Material damage was reported to businesses, the Southern General Hospital, and the Santa Bárbara Church in Maracaibo, several people fainted at the Galerías Mall, radio mast towers were tilted and traffic lights were damaged in the same city. The St. Peter and St. Paul Cathedral and the Convent of San Francisco de Asís were also affected by the earthquake. Power and electricity outages were reported in Jesús Enrique Lossada Municipality. The Modin Building was affected and cracks could be seen in its columns. Some structural cracks appeared in the states of Miranda, Trujillo, and Barinas. The Luis Razett Hospital in Pueblo Nuevo suffered structural damage. A bridge in Baralt Municipality was affected by cracks that required an exhaustive review to determine the stability of the structures. In the same municipality, about 50 homes were damaged or destroyed and the drinking water infrastructure and several roads were affected. In Caracas, some windows and doors collapsed.

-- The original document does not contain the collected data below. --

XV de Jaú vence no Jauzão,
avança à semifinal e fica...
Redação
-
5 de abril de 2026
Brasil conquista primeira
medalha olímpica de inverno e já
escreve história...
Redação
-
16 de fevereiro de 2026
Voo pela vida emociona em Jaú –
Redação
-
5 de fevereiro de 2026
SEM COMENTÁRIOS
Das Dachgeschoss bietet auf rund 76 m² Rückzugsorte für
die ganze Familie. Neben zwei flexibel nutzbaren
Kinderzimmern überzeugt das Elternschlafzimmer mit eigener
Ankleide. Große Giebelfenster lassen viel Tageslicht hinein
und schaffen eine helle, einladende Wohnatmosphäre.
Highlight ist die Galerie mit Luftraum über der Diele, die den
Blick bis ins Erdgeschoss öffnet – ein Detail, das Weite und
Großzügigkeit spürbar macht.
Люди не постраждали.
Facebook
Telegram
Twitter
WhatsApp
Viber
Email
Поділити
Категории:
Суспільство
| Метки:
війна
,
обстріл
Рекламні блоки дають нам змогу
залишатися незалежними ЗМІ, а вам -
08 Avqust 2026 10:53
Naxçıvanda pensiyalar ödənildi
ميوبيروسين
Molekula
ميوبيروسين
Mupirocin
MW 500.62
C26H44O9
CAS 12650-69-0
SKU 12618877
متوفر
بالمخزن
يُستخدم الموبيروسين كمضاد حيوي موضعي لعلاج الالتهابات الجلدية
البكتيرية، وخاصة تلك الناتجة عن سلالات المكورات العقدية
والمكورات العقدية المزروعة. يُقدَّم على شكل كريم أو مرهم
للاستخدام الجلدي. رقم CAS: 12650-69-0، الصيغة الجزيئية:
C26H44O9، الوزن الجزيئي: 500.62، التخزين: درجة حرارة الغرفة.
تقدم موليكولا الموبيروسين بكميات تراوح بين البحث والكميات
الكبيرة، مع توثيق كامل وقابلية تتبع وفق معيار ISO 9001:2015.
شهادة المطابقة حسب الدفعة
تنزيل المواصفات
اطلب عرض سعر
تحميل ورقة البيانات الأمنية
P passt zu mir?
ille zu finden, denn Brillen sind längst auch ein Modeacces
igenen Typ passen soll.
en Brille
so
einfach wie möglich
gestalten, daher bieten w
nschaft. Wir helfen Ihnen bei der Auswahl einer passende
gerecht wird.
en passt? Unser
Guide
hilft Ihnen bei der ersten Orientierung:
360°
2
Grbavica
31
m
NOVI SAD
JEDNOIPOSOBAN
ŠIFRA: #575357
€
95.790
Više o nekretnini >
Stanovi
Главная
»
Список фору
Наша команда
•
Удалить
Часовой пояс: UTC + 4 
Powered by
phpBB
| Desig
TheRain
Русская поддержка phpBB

In Lara state, 28 homes destroyed and more than 32 were damaged. According to the governor of Lara, Luis Reyes Reyes, 65% of the homes in the Montaña Verde parish, in Torres municipality, were left uninhabitable and three people were injured by falling debris. In the Matajey hamlet in the same municipality, at least 57 houses were affected, 25 were destroyed. In Colombia, two houses were reported damaged in Ocaña, Norte de Santander.
== Response ==
Initially, Venezuelan Interior Minister Diosdado Cabello stated that no damage had been reported following the first earthquake. However, many alternative news outlets had previously shared images and videos of damaged structures on social media. Minutes later, Luis Gerardo Caldera, governor of Zulia, stated via social media that authorities were conducting damage assessments in the area. President Nicolás Maduro called for a national drill to address armed conflicts and natural disasters on September 27. The mayor of Bucaramanga, Colombia, carried out damage control in his area. Vice president Delcy Rodríguez declared the country to be on high alert. The University of Zulia in Maracaibo, Venezuela suspended classes for 24 hours the earthquakes.